Costumo dizer o seguinte: Direito é uma ciência humana, e é uma ciência tão humana que mesmo quem não fez faculdade de Direito tem uma opinião formada a respeito da culpa ou da inocência em determinado caso. Isso mexe com a cabeça, mexe com a criação, mexe com os conceitos, mexe com tudo, com várias coisas do ser humano. Isso acontece com a população em geral e também acontece com o juiz, é normal. Então quando você vai conduzindo a investigação, você passa a ter uma certa opinião formada sobre aquilo. E muitas vezes essa opinião é tão forte que, quando o processo começa, o juiz está convencido da responsabilidade do acusado. E esse é o grande fator que provoca nulidades. Porque quando o sujeito está convencido, por mais imparcial que seja, passa a atuar, mesmo que inconscientemente, com aquele convencimento que está dentro dele. E isso faz com que ele possa pender para um determinado lado.

Essa é a beleza, essa é a razão principal que o juiz das garantias pode diminuir esse problema. Porque o juiz não participou de tudo aquilo. Então ele ainda não está contaminado. Ele vai receber uma ação, ele vai olhar uma denúncia, ele vai olhar uma defesa e, a partir daí é que ele vai começar a tirar conclusões. 

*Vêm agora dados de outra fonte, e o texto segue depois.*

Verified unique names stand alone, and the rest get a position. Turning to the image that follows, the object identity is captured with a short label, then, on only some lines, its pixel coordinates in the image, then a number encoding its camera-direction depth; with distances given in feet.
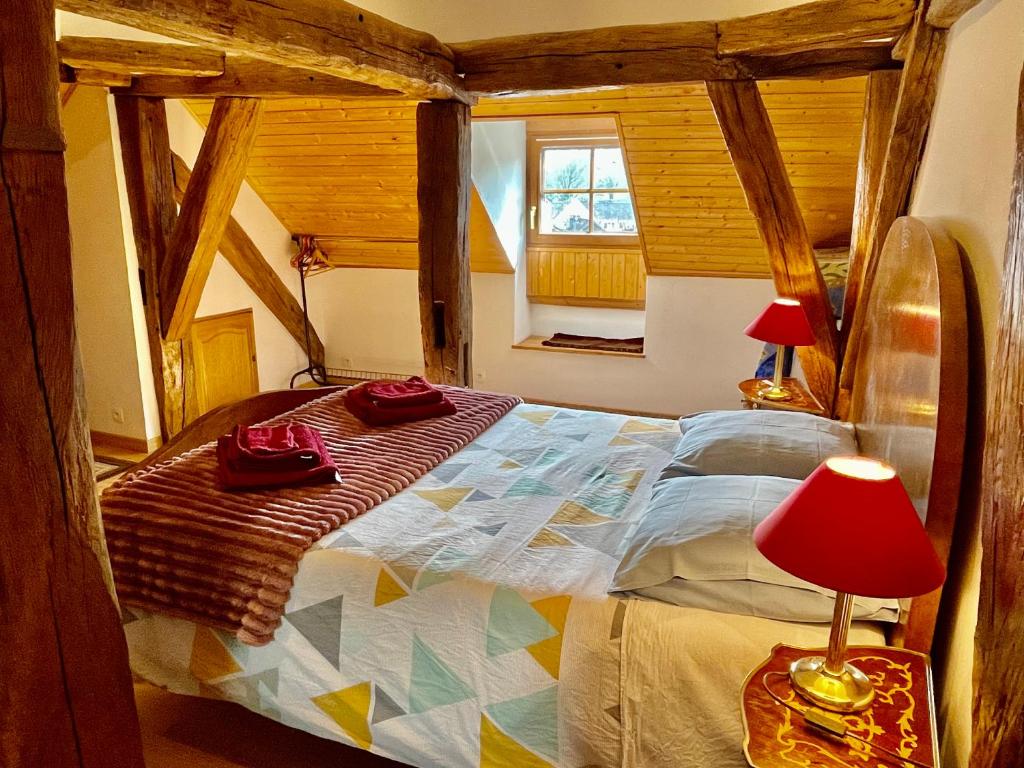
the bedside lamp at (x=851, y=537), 3.59
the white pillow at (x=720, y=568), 4.98
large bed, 4.83
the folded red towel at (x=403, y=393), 8.96
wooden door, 15.23
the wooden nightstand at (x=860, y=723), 3.87
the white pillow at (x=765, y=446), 6.73
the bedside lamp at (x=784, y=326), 9.36
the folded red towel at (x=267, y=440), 7.09
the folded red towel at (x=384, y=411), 8.75
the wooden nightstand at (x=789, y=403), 9.82
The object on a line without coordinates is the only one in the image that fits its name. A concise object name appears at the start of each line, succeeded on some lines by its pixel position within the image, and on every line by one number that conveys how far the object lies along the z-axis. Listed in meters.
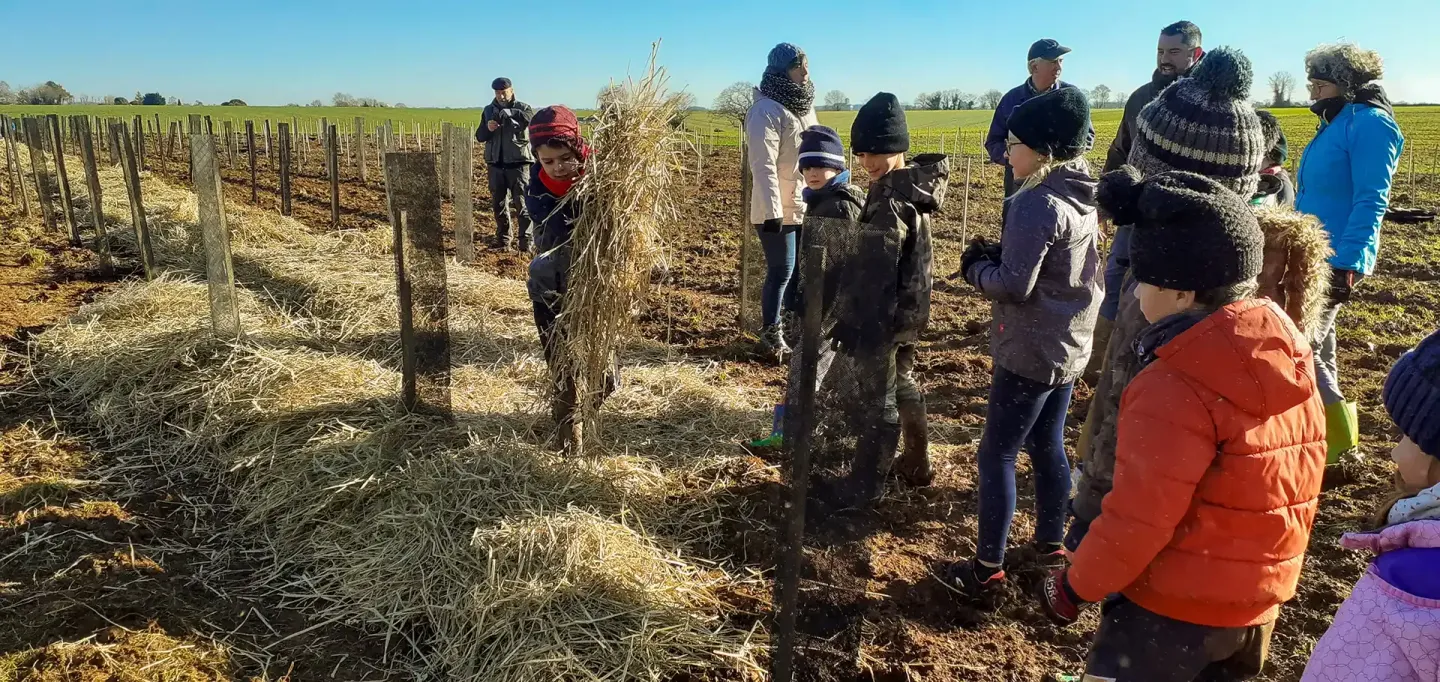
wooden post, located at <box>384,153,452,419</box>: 3.58
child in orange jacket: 1.64
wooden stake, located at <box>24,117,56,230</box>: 10.07
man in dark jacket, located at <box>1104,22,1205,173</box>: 4.53
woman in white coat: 4.89
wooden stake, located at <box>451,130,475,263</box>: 9.47
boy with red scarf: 3.21
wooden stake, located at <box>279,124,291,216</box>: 12.42
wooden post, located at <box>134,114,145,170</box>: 19.50
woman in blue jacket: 3.43
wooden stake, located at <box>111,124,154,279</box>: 6.37
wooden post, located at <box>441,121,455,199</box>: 11.54
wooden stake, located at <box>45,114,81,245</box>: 9.47
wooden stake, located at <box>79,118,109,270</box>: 8.13
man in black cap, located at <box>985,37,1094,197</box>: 5.55
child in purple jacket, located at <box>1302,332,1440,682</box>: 1.28
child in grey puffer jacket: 2.53
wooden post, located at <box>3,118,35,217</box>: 11.08
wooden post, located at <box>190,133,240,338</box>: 4.59
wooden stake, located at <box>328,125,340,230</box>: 11.24
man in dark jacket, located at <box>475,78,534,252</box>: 9.32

É um sistema melhor. Isso não quer dizer efetivamente que um juiz seja parcial ou tenha presunção de parcialidade ou de imparcialidade. Quer dizer que uma pessoa que está conduzindo um trabalho desde o início pode ter, no início da ação penal, uma opinião formada. O que não é salutar. O ideal é que o juiz tenha uma opinião no momento da sentença, depois da instrução, depois do contraditório, depois das provas. Nós não podemos esquecer que o contraditório pleno se exerce na ação penal. Muitas vezes os casos chegam para uma ação penal sem qualquer tipo de manifestação da defesa ou com poucas manifestações na defesa. Então, na verdade, o inquérito tem uma atuação maior do Ministério Público do que do advogado de defesa. Por isso é bom que seja um novo juiz que analise o caso.

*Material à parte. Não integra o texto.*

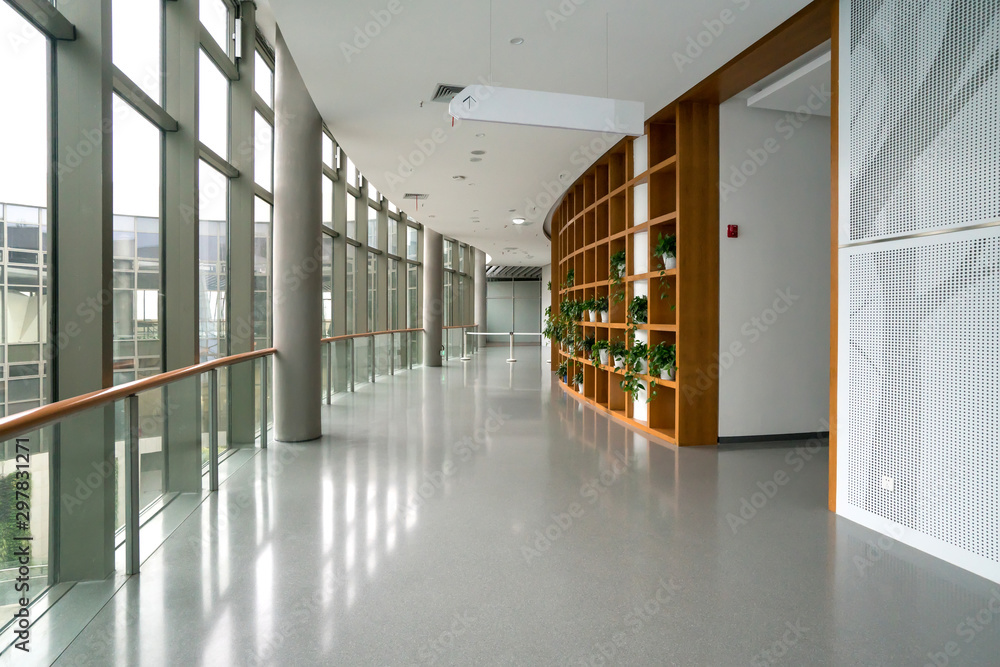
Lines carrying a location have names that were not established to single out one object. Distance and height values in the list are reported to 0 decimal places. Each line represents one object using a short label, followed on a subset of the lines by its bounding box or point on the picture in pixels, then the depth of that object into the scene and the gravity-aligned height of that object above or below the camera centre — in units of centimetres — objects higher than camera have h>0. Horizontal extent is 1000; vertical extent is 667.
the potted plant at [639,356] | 674 -36
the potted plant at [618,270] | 752 +66
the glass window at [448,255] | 1989 +223
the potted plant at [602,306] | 837 +24
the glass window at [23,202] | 294 +59
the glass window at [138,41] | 421 +203
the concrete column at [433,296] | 1527 +68
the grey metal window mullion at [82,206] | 308 +59
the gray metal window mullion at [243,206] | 616 +118
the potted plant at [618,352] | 733 -34
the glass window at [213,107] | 562 +207
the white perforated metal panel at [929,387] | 314 -35
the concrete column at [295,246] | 610 +77
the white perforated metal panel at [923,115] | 311 +117
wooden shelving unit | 598 +75
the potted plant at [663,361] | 626 -38
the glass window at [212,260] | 552 +58
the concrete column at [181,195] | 478 +100
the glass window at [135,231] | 425 +66
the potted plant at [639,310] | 690 +16
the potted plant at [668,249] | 625 +76
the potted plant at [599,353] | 811 -39
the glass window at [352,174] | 1093 +268
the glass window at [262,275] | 702 +54
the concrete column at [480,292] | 2289 +117
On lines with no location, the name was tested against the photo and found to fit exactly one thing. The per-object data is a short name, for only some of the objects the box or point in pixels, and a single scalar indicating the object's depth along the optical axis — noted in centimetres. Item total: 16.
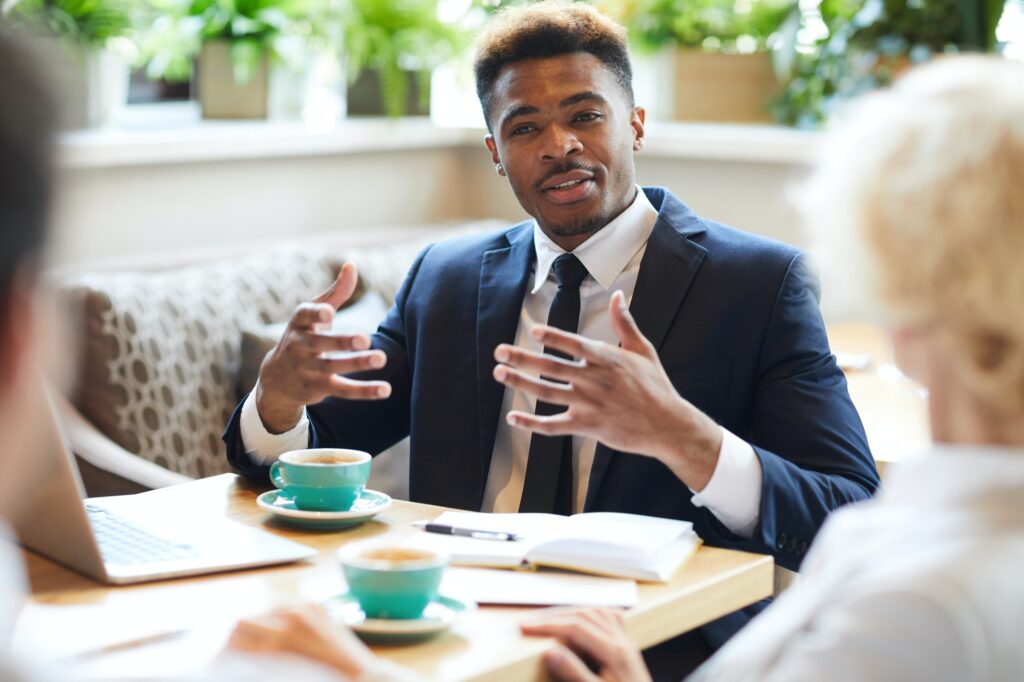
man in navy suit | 161
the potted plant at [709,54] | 411
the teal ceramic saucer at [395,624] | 124
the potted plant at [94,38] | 319
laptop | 139
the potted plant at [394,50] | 392
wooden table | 121
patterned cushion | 274
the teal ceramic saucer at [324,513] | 160
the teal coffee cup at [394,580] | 124
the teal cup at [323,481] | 162
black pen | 152
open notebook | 143
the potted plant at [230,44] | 357
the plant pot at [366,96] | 409
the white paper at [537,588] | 135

ConJur — O juiz das garantias poderia ter ajudado a disciplinar o instituto das delações premiadas?
Celso Vilardi — Esse é mais um elemento em que o juiz das garantias poderia efetivamente ajudar. Repito, não vai eliminar o problema. Não vamos trabalhar como se o problema não existisse, como se ele não fosse existir a partir da implementação do juiz das garantias. Mas é o mesmo princípio, porque muitas das delações acontecem na fase de inquérito. O Ministério Público propõe uma denúncia. Aí um juiz que não teve contato com o caso vai ter um novo olhar a respeito de todo o cenário, o que tende a diminuir os problemas.